ABOUT THIS TASK:
In the provided post about OMPT callbacks, which compiler and version was used?

PROVIDED TEXT:
━━━━━━━━━━━━━━━━

Ompt_callback_work with ompt_scope_end not always dispatched

Using nvc 23.1, host-only:

Although registered as ompt_set_always, the following code doesn’t dispatch ompt_callback_work at ws-loop-end:

#pragma omp parallel
{
    #pragma omp for
    for (int i=1; i<5; i++)
        foo(i);
}

Expected events are:

encountering: parallel_begin
worker: implicit_task( begin )
worker: work( begin )
worker: work( end ) <- expected but missing
# sync for
worker: sync_region( begin )
worker: sync_region_wait( begin )
worker: sync_region_wait( end )
worker: sync_region( end )
# sync parallel
worker: sync_region( begin )
worker: sync_region_wait( begin )
worker: sync_region_wait( end )
worker: sync_region( end )
worker: implicit_task( end )
encountering: parallel_end

Note that the combined construct

#pragma omp parallel for
for (int i=1; i<5; i++)
    foo(i);

dispatches all events as expected, i.e.

encountering: parallel_begin
worker: implicit_task( begin )

━━━━━━━━━━━━━━━━

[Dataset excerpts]
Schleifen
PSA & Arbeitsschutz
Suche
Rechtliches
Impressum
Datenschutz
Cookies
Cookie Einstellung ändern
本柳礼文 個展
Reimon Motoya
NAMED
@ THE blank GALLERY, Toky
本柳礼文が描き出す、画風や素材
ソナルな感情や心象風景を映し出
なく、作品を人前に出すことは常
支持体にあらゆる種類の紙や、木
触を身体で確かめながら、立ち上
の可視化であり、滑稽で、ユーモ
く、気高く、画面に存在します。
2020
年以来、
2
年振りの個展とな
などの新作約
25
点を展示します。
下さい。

━━━━━━━━━━━━━━━━

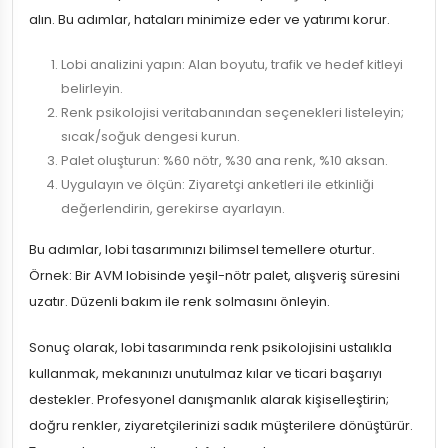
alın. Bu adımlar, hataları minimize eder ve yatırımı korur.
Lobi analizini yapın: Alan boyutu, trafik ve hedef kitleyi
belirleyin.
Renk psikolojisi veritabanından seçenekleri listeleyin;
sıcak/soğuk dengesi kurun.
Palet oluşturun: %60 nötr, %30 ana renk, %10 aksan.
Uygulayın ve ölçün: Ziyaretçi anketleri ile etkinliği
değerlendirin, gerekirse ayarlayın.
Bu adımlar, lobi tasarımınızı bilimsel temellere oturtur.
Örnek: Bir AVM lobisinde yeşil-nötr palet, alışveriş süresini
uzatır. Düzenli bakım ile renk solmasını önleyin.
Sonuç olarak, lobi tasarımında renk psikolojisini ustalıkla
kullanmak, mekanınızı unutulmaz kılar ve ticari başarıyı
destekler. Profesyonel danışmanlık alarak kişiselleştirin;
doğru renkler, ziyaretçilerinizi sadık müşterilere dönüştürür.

━━━━━━━━━━━━━━━━

ANSWER SPACE:
nvc 23.1, host-only.